Convert the data below into a JSON list of strings, with one string per line and blank lines omitted.

(Figure understanding tasks)
-- Opening Marker --
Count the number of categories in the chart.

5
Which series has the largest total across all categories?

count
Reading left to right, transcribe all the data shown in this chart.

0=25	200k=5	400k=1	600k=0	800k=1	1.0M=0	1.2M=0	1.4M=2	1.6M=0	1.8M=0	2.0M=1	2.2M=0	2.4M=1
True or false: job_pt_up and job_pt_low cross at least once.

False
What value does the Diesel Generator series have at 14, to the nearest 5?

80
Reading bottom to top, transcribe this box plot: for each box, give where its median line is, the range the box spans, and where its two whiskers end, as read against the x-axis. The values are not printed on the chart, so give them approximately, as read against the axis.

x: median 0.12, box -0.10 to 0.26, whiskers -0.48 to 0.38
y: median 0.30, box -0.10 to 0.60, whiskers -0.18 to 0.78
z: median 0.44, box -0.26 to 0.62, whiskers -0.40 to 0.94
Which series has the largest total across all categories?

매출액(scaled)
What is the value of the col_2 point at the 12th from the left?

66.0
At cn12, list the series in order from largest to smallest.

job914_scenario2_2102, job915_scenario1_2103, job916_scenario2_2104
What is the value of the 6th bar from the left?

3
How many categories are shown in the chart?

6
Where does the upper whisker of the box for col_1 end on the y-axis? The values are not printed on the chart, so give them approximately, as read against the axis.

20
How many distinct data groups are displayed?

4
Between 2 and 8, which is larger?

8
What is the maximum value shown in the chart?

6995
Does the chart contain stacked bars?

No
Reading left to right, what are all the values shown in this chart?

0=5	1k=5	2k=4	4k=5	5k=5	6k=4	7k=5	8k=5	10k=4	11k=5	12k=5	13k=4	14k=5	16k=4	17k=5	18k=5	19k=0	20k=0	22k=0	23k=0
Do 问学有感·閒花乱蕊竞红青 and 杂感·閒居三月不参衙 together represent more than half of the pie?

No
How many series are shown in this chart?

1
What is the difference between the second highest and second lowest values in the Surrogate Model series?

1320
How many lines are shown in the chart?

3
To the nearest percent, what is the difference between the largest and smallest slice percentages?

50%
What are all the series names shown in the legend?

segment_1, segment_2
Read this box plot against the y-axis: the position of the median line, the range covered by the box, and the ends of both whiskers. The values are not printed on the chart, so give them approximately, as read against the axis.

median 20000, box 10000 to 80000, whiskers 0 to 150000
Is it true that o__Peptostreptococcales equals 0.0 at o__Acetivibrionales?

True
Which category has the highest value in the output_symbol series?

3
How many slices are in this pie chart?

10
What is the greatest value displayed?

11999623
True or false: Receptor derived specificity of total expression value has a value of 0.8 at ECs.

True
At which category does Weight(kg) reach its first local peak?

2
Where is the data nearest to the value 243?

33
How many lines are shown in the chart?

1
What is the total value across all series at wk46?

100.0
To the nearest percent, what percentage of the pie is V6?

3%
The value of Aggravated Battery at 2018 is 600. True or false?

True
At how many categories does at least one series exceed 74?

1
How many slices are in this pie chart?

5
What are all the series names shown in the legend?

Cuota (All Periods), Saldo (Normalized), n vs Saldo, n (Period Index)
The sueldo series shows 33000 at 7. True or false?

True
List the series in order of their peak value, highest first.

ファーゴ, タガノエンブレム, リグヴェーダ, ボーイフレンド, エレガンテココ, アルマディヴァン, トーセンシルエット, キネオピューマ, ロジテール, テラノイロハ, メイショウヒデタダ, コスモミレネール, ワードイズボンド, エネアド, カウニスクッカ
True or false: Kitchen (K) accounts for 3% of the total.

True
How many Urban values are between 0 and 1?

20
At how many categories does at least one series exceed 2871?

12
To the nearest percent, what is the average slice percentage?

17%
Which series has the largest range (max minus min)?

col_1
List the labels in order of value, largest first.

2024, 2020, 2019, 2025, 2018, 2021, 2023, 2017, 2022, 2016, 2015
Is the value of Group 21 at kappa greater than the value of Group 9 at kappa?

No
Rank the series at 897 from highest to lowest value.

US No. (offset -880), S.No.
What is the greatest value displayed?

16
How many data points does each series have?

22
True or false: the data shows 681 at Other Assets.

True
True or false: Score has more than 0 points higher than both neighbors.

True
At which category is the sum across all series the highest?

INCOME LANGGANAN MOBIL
-- Closing Marker --
(Exercise answer)
[
  "Count the number of categories in the chart.",
  "5",
  "Which series has the largest total across all categories?",
  "count",
  "Reading left to right, transcribe all the data shown in this chart.",
  "0=25\t200k=5\t400k=1\t600k=0\t800k=1\t1.0M=0\t1.2M=0\t1.4M=2\t1.6M=0\t1.8M=0\t2.0M=1\t2.2M=0\t2.4M=1",
  "True or false: job_pt_up and job_pt_low cross at least once.",
  "False",
  "What value does the Diesel Generator series have at 14, to the nearest 5?",
  "80",
  "Reading bottom to top, transcribe this box plot: for each box, give where its median line is, the range the box spans, and where its two whiskers end, as read against the x-axis. The values are not printed on the chart, so give them approximately, as read against the axis.",
  "x: median 0.12, box -0.10 to 0.26, whiskers -0.48 to 0.38",
  "y: median 0.30, box -0.10 to 0.60, whiskers -0.18 to 0.78",
  "z: median 0.44, box -0.26 to 0.62, whiskers -0.40 to 0.94",
  "Which series has the largest total across all categories?",
  "매출액(scaled)",
  "What is the value of the col_2 point at the 12th from the left?",
  "66.0",
  "At cn12, list the series in order from largest to smallest.",
  "job914_scenario2_2102, job915_scenario1_2103, job916_scenario2_2104",
  "What is the value of the 6th bar from the left?",
  "3",
  "How many categories are shown in the chart?",
  "6",
  "Where does the upper whisker of the box for col_1 end on the y-axis? The values are not printed on the chart, so give them approximately, as read against the axis.",
  "20",
  "How many distinct data groups are displayed?",
  "4",
  "Between 2 and 8, which is larger?",
  "8",
  "What is the maximum value shown in the chart?",
  "6995",
  "Does the chart contain stacked bars?",
  "No",
  "Reading left to right, what are all the values shown in this chart?",
  "0=5\t1k=5\t2k=4\t4k=5\t5k=5\t6k=4\t7k=5\t8k=5\t10k=4\t11k=5\t12k=5\t13k=4\t14k=5\t16k=4\t17k=5\t18k=5\t19k=0\t20k=0\t22k=0\t23k=0",
  "Do 问学有感·閒花乱蕊竞红青 and 杂感·閒居三月不参衙 together represent more than half of the pie?",
  "No",
  "How many series are shown in this chart?",
  "1",
  "What is the difference between the second highest and second lowest values in the Surrogate Model series?",
  "1320",
  "How many lines are shown in the chart?",
  "3",
  "To the nearest percent, what is the difference between the largest and smallest slice percentages?",
  "50%",
  "What are all the series names shown in the legend?",
  "segment_1, segment_2",
  "Read this box plot against the y-axis: the position of the median line, the range covered by the box, and the ends of both whiskers. The values are not printed on the chart, so give them approximately, as read against the axis.",
  "median 20000, box 10000 to 80000, whiskers 0 to 150000",
  "Is it true that o__Peptostreptococcales equals 0.0 at o__Acetivibrionales?",
  "True",
  "Which category has the highest value in the output_symbol series?",
  "3",
  "How many slices are in this pie chart?",
  "10",
  "What is the greatest value displayed?",
  "11999623",
  "True or false: Receptor derived specificity of total expression value has a value of 0.8 at ECs.",
  "True",
  "At which category does Weight(kg) reach its first local peak?",
  "2",
  "Where is the data nearest to the value 243?",
  "33",
  "How many lines are shown in the chart?",
  "1",
  "What is the total value across all series at wk46?",
  "100.0",
  "To the nearest percent, what percentage of the pie is V6?",
  "3%",
  "The value of Aggravated Battery at 2018 is 600. True or false?",
  "True",
  "At how many categories does at least one series exceed 74?",
  "1",
  "How many slices are in this pie chart?",
  "5",
  "What are all the series names shown in the legend?",
  "Cuota (All Periods), Saldo (Normalized), n vs Saldo, n (Period Index)",
  "The sueldo series shows 33000 at 7. True or false?",
  "True",
  "List the series in order of their peak value, highest first.",
  "ファーゴ, タガノエンブレム, リグヴェーダ, ボーイフレンド, エレガンテココ, アルマディヴァン, トーセンシルエット, キネオピューマ, ロジテール, テラノイロハ, メイショウヒデタダ, コスモミレネール, ワードイズボンド, エネアド, カウニスクッカ",
  "True or false: Kitchen (K) accounts for 3% of the total.",
  "True",
  "How many Urban values are between 0 and 1?",
  "20",
  "At how many categories does at least one series exceed 2871?",
  "12",
  "To the nearest percent, what is the average slice percentage?",
  "17%",
  "Which series has the largest range (max minus min)?",
  "col_1",
  "List the labels in order of value, largest first.",
  "2024, 2020, 2019, 2025, 2018, 2021, 2023, 2017, 2022, 2016, 2015",
  "Is the value of Group 21 at kappa greater than the value of Group 9 at kappa?",
  "No",
  "Rank the series at 897 from highest to lowest value.",
  "US No. (offset -880), S.No.",
  "What is the greatest value displayed?",
  "16",
  "How many data points does each series have?",
  "22",
  "True or false: the data shows 681 at Other Assets.",
  "True",
  "True or false: Score has more than 0 points higher than both neighbors.",
  "True",
  "At which category is the sum across all series the highest?",
  "INCOME LANGGANAN MOBIL"
]